= Beginning of Section =

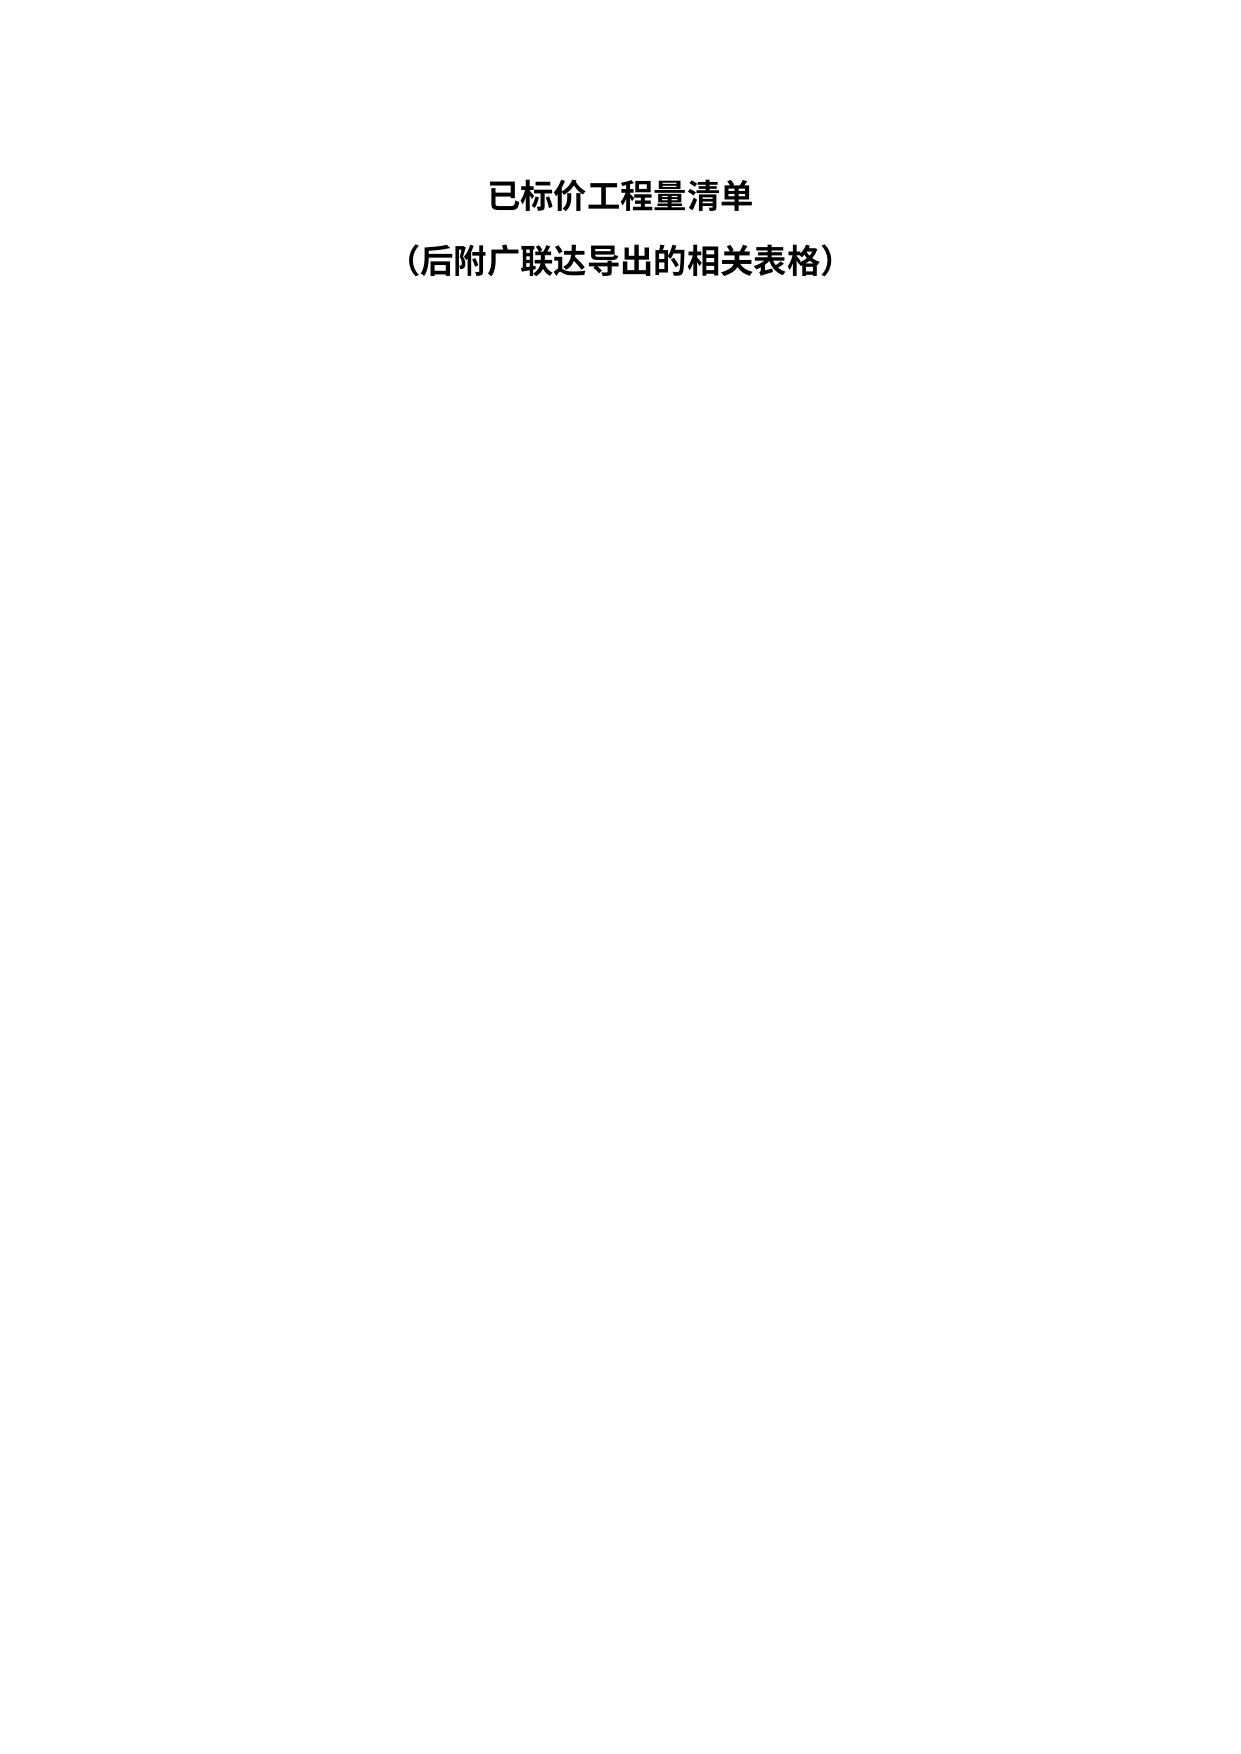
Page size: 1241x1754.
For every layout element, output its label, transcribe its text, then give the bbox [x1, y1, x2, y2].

text （后附广联达导出的相关表格） [187, 227, 1053, 292]
text 已标价工程量清单 [187, 162, 1053, 227]
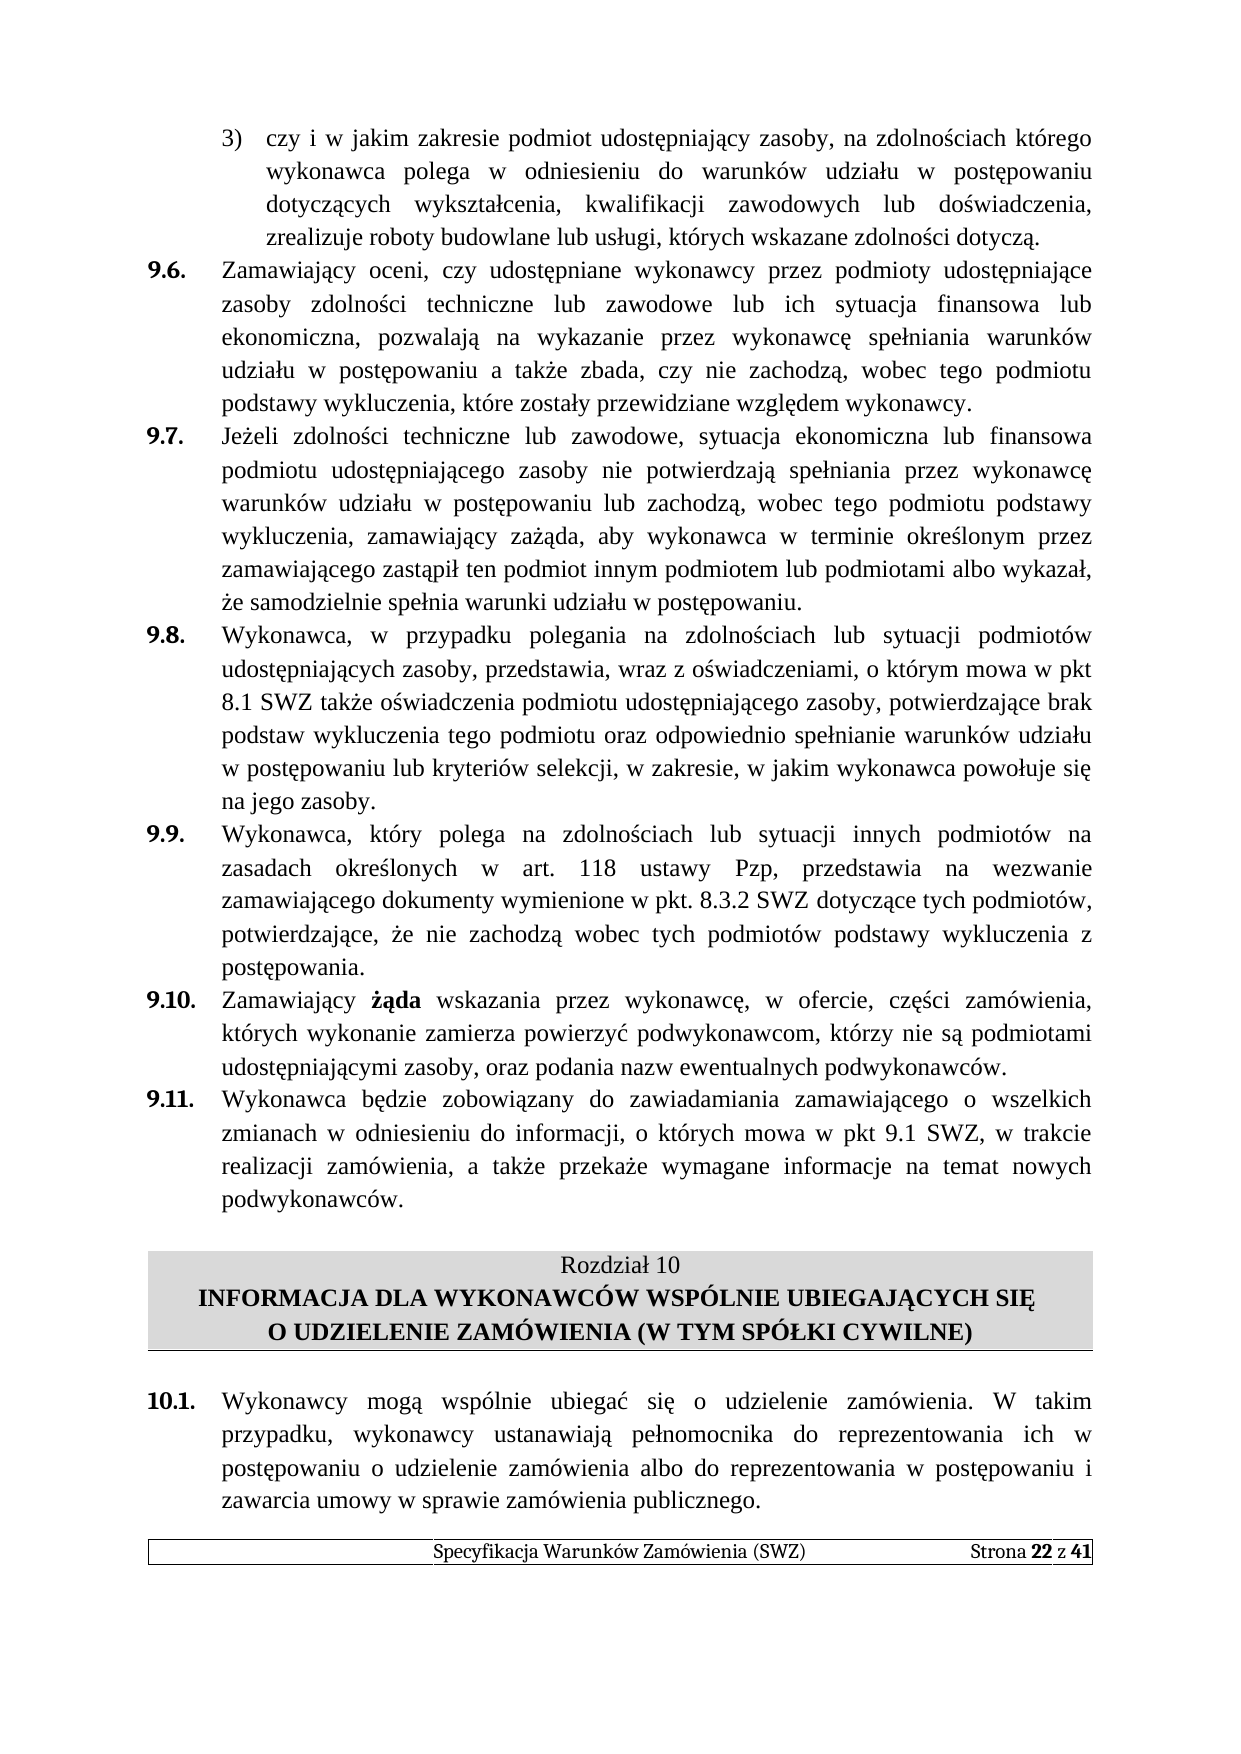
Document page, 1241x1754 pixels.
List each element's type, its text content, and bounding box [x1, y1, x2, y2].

list Jeżeli zdolności techniczne lub zawodowe, sytuacja ekonomiczna lub finansowa podmiotu udostępniającego zasoby nie potwierdzają spełniania przez wykonawcę warunków udziału w postępowaniu lub zachodzą, wobec tego podmiotu podstawy wykluczenia, zamawiający zażąda, aby wykonawca w terminie określonym przez zamawiającego zastąpił ten podmiot innym podmiotem lub podmiotami albo wykazał, że samodzielnie spełnia warunki udziału w postępowaniu. [146, 421, 1093, 616]
list Wykonawca będzie zobowiązany do zawiadamiania zamawiającego o wszelkich zmianach w odniesieniu do informacji, o których mowa w pkt 9.1 SWZ, w trakcie realizacji zamówienia, a także przekaże wymagane informacje na temat nowych podwykonawców. [146, 1084, 1093, 1213]
list Zamawiający oceni, czy udostępniane wykonawcy przez podmioty udostępniające zasoby zdolności techniczne lub zawodowe lub ich sytuacja finansowa lub ekonomiczna, pozwalają na wykazanie przez wykonawcę spełniania warunków udziału w postępowaniu a także zbada, czy nie zachodzą, wobec tego podmiotu podstawy wykluczenia, które zostały przewidziane względem wykonawcy. [148, 255, 1093, 417]
list Zamawiający żąda wskazania przez wykonawcę, w ofercie, części zamówienia, których wykonanie zamierza powierzyć podwykonawcom, którzy nie są podmiotami udostępniającymi zasoby, oraz podania nazw ewentualnych podwykonawców. [146, 985, 1093, 1080]
list Wykonawcy mogą wspólnie ubiegać się o udzielenie zamówienia. W takim przypadku, wykonawcy ustanawiają pełnomocnika do reprezentowania ich w postępowaniu o udzielenie zamówienia albo do reprezentowania w postępowaniu i zawarcia umowy w sprawie zamówienia publicznego. [148, 1386, 1093, 1514]
list Wykonawca, w przypadku polegania na zdolnościach lub sytuacji podmiotów udostępniających zasoby, przedstawia, wraz z oświadczeniami, o którym mowa w pkt 8.1 SWZ także oświadczenia podmiotu udostępniającego zasoby, potwierdzające brak podstaw wykluczenia tego podmiotu oraz odpowiednio spełnianie warunków udziału w postępowaniu lub kryteriów selekcji, w zakresie, w jakim wykonawca powołuje się na jego zasoby. [146, 620, 1093, 814]
table_header Rozdział 10 INFORMACJA DLA WYKONAWCÓW WSPÓLNIE UBIEGAJĄCYCH SIĘ O UDZIELENIE ZAMÓWIENIA (W TYM SPÓŁKI CYWILNE) [148, 1251, 1093, 1349]
list czy i w jakim zakresie podmiot udostępniający zasoby, na zdolnościach którego wykonawca polega w odniesieniu do warunków udziału w postępowaniu dotyczących wykształcenia, kwalifikacji zawodowych lub doświadczenia, zrealizuje roboty budowlane lub usługi, których wskazane zdolności dotyczą. [221, 123, 1093, 251]
list Wykonawca, który polega na zdolnościach lub sytuacji innych podmiotów na zasadach określonych w art. 118 ustawy Pzp, przedstawia na wezwanie zamawiającego dokumenty wymienione w pkt. 8.3.2 SWZ dotyczące tych podmiotów, potwierdzające, że nie zachodzą wobec tych podmiotów podstawy wykluczenia z postępowania. [146, 819, 1093, 980]
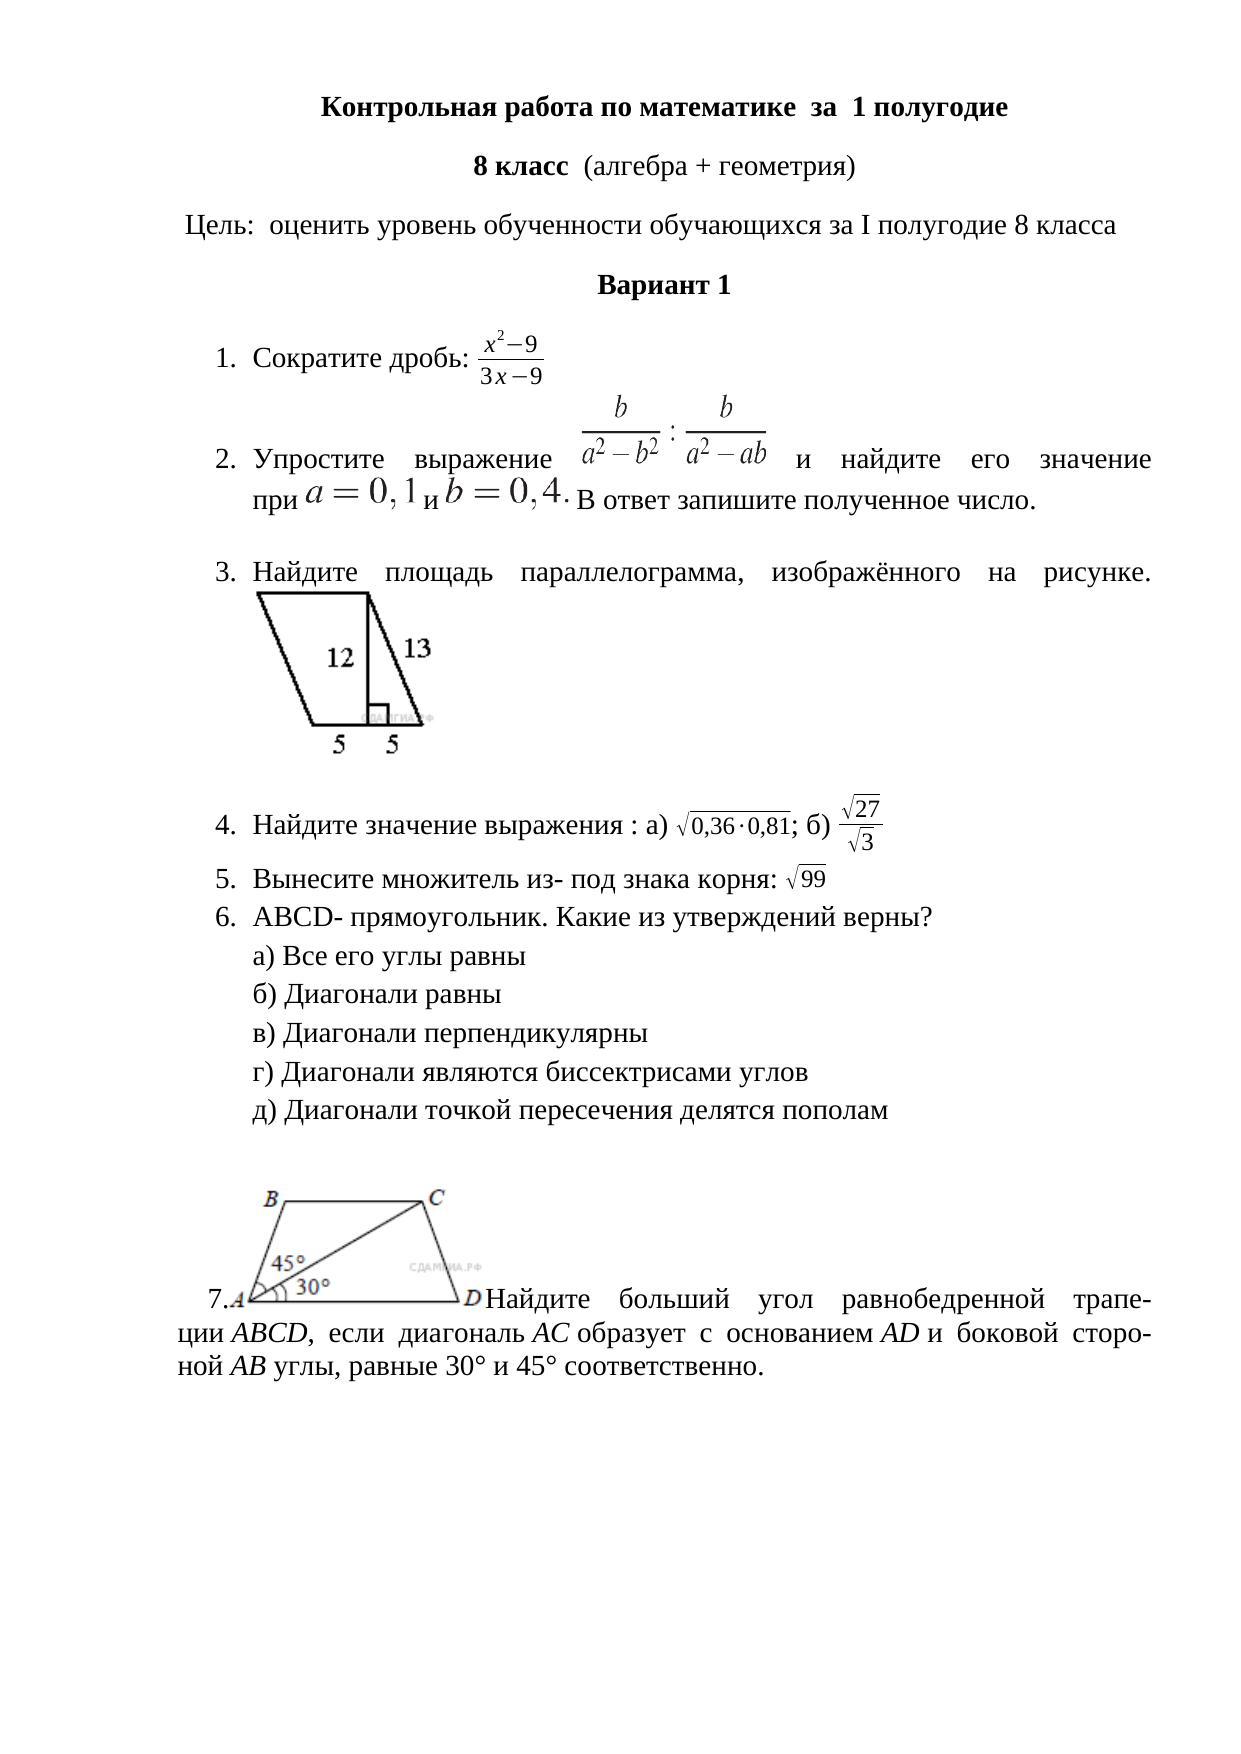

= End of Section =

Leave the pictures out and repeat exactly the lines from the beginning of the records to the line bearing "Document page, 1241x1754 pixels.", both ends counted.

Page size: 1241x1754.
For every layout element, output its label, transcribe its text, then give the bbox [x1, y1, x2, y2].

text （后附广联达导出的相关表格） [187, 227, 1053, 292]
text 已标价工程量清单 [187, 162, 1053, 227]
Document page, 1241x1754 pixels.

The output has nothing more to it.